Re:Sound 2019, Aalborg

Re:Sound 2019 was hosted by RELATE (Research Laboratory for Art and Technology), part of Aalborg University. With 10 tracks of paper sessions, panels, workshops, practice-based interventions, exhibitions, performances, and more, it was without doubt one of the most exhausting events of its kind I have been to. Attendees had an increasingly bedraggled but commensurately happy way about them as the days progressed. 

Highlights were (in chronological order): 

A panel discussion including Barbara London, who has the most inspiring body of sound art curation under her belt. 

Samson Young’s performative keynote, which took a video from his installation at Edinburgh’s Talbot Rice Gallery as its foundation. The narrator of which he – in horse head mask – synced movement to. 

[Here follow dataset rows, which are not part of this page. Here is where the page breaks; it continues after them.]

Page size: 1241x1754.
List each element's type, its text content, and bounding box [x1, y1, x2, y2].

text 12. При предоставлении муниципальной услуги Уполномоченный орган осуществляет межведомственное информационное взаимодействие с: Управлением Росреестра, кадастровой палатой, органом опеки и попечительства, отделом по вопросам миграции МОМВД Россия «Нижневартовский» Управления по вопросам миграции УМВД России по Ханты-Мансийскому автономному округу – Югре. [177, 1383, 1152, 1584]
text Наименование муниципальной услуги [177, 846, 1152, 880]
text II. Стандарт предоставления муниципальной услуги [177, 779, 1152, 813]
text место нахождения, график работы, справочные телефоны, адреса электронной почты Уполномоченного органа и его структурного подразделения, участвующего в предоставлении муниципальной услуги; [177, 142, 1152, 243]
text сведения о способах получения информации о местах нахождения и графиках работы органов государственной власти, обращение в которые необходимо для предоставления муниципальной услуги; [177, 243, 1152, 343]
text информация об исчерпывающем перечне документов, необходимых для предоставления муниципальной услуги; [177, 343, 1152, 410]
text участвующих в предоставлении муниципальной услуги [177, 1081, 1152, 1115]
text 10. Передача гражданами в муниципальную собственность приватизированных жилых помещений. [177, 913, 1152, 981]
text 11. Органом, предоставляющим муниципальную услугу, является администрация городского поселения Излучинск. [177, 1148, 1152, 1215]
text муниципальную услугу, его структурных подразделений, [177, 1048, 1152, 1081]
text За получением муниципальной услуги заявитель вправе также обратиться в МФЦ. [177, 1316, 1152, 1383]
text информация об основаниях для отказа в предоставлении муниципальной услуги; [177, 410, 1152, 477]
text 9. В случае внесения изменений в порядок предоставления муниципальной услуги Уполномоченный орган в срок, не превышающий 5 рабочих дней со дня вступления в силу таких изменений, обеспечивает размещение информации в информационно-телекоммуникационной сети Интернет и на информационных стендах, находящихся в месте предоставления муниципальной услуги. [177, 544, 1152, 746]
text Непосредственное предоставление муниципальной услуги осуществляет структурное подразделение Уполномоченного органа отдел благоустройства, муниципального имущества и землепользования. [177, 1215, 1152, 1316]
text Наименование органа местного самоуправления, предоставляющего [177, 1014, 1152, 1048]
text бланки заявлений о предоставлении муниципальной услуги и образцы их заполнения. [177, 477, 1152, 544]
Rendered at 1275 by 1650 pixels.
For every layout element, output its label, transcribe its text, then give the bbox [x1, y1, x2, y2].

Salomé Voegelin’s (also performative) keynote, which quietly embodied her theoretical discourse, in ways which left us feeling her ideas. 

The urban sound art festival Struer Tracks in which I simultaneously liked (for its simplicity and aesthetics) and disliked (for its hangover-inducing effects) Christian Skjødt’s ‘The Receiver’. The piece uses infrasonic sound in an old, disused corn silo structure. I was aware infrasonic sound has nauseating and headache-inducing effects on the listener. And having worked with it myself (though I changed the playback speed to make it audible and thus no ill effects were present) I wanted to experience these effects. Obviously up until the point when I actually did. And then I did not. It’s strange to experience a hangover before lunch, yet after an alcohol-free breakfast. And yes, my breakfasts are usually of that kind. And no, I don’t usually eat breakfast because… well, I tried (not eating) it out having read this book, and it worked. 

Ignas Krunglevičius’ ‘Signal to Noise Ratio’ was also simple and effective, employing powerful transducers to elicit the resonance of thick metal plates, formed into a corridor. 

Maia Urstad’s ‘Nattefærd’ (Night Journey) used real-time messages captured from within the night train from Struer to Copenhagen. It used train carriages in which allied soldiers would have traveled to and from Berlin during WWII. There was something very comforting and reassuring about the size and feel of the carriages. 

A screening of Johan Grimonprez’s ‘Double Take’ which “casts Alfred Hitchcock as a paranoid history professor, unwittingly caught up in a double take on the cold war period” and which introduced me to his compelling body of films. The screening happened late after the most exhausting day, and I was convinced I would fall asleep immediately upon being seated. I sat, enraptured for the full 80 minutes, and then stayed on for the skype with Johan, in which he eloquently answered questions and spoke of his work with sensitive consideration and gusto. 

And moreover, all of the amazing talks and presentations, nearly every one of which I was impressed with WHICH HAS NEVER HAPPENED for me, at this kind of thing. 

Quite amazing. I am very grateful to Morten Søndergaard, Laura Beloff and their team, for making this event possible. And to all of the wonderful artists and other human beings I met. I meet some incredible people and I am grateful for it, and always a little sad to say “farvel”.